4, verifying the installation

Success.

(tensorflow)$ pythonimport tensorflow as tfhello = tf.constant(‘Hello, TensorFlow!‘)sess = tf.Session()sess.run(hello)

There are problems, runtime, two versions have warning, not error, but do not affect the results, but the execution speed is relatively slow, it is said that because of the different framework of the migration, the CPU has not been compiled, he suggested you for faster speed, can be compiled from the code, execution speed will be faster. Reference https://github.com/tensorflow/tensorflow/issues/8037

W tensorflow/core/platform/cpu_feature_guard.cc:"The TensorFlowLibrary wasn' t compiledToUse SSE3 instructions, but these is availableOn your machineAnd could speed up CPU computations. W tensorflow/core/platform/cpu_feature_guard.cc:"The TensorFlowLibrary wasn' t compiledToUse SSE4.1 instructions, but these is availableOn your machineAnd could speed up CPU computations. W tensorflow/core/platform/cpu_feature_guard.cc:"The TensorFlowLibrary wasn' t compiledToUse SSE4.2 instructions, but these is availableOn your machineAnd could speed up CPU computations. W tensorflow/core/platform/cpu_feature_guard.cc:"The TensorFlowLibrary wasn' t compiledToUse of AVX instructions, but these is availableOn your machineAnd could speed up CPU computations. W tensorflow/core/platform/cpu_feature_guard.cc:The TensorFlow library wasn' t compiled to use  AVX2 instructions, but these is available on your M Achine and could speed up CPU computations. W tensorflow/core/platform/cpu_feature_guard.cc:"The TensorFlow Library wasn' t compiled  to Use the FMA instructions, but these is available on your machine and could speed up  CPU computations.

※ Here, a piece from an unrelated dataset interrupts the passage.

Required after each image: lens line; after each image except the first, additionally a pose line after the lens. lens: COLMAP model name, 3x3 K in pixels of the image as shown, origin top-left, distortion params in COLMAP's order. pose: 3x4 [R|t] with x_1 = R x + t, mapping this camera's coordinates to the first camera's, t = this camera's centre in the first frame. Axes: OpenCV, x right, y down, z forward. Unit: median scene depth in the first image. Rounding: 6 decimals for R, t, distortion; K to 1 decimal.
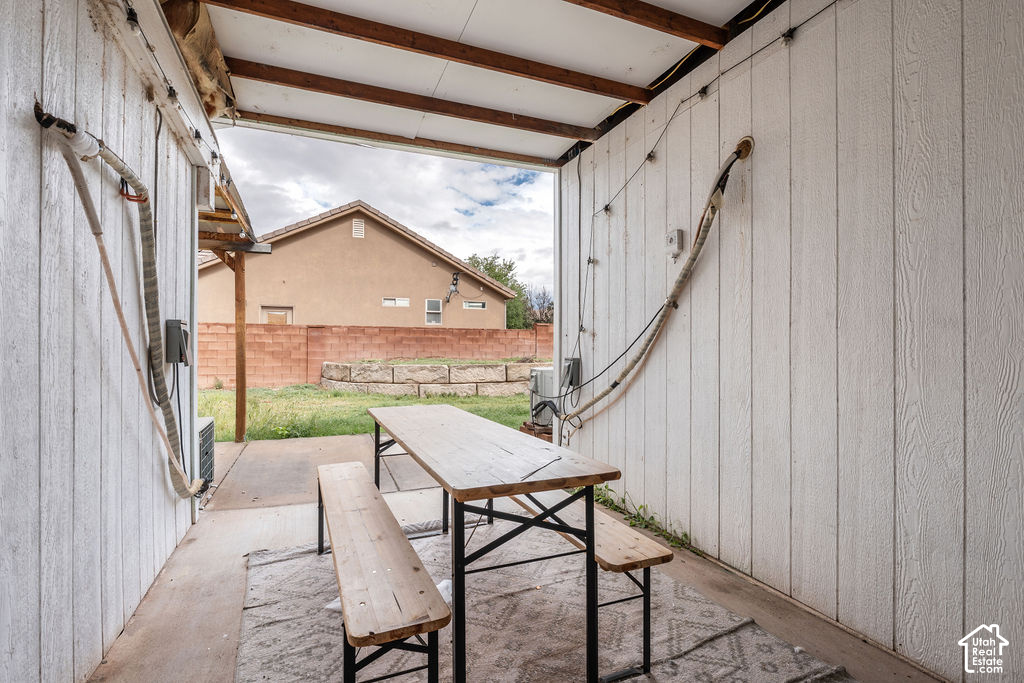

Transferred from: http://blog.csdn.net/michaelliang12/article/details/60106686

CentOS Anaconda (python3.6) installation TensorFlow

Related Article

Contact Us

The content source of this page is from Internet, which doesn't represent Alibaba Cloud's opinion; products and services mentioned on that page don't have any relationship with Alibaba Cloud. If the content of the page makes you feel confusing, please write us an email, we will handle the problem within 5 days after receiving your email.

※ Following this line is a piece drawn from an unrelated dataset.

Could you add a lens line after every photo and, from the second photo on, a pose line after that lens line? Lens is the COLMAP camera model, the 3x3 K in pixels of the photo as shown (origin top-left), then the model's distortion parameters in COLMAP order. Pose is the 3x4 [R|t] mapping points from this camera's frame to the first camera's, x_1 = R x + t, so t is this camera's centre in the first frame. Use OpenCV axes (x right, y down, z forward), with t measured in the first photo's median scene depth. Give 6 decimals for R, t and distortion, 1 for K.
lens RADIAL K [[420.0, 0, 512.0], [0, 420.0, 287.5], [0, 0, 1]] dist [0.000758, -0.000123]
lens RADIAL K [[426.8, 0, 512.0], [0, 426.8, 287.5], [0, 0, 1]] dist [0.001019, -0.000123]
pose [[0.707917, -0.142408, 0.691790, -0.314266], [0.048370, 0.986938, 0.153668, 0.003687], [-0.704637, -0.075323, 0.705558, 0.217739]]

If you find any instances of plagiarism from the community, please send an email to: info-contact@alibabacloud.com and provide relevant evidence. A staff member will contact you within 5 working days.

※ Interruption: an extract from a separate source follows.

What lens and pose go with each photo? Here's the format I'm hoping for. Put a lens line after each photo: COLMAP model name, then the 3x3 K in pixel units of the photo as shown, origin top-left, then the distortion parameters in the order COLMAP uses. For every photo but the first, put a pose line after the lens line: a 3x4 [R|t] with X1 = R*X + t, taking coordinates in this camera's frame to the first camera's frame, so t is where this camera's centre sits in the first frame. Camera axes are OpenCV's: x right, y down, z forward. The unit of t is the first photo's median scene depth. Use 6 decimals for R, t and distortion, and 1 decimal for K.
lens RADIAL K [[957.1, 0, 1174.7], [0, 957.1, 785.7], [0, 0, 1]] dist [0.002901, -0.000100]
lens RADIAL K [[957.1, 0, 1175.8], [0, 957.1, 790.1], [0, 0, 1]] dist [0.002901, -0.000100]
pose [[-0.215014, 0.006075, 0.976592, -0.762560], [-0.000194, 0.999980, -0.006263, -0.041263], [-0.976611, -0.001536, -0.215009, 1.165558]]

A Free Trial That Lets You Build Big!

Start building with 50+ products and up to 12 months usage for Elastic Compute Service

  • Sales Support

    1 on 1 presale consultation

  • After-Sales Support

    24/7 Technical Support 6 Free Tickets per Quarter Faster Response

  • Alibaba Cloud offers highly flexible support services tailored to meet your exact needs.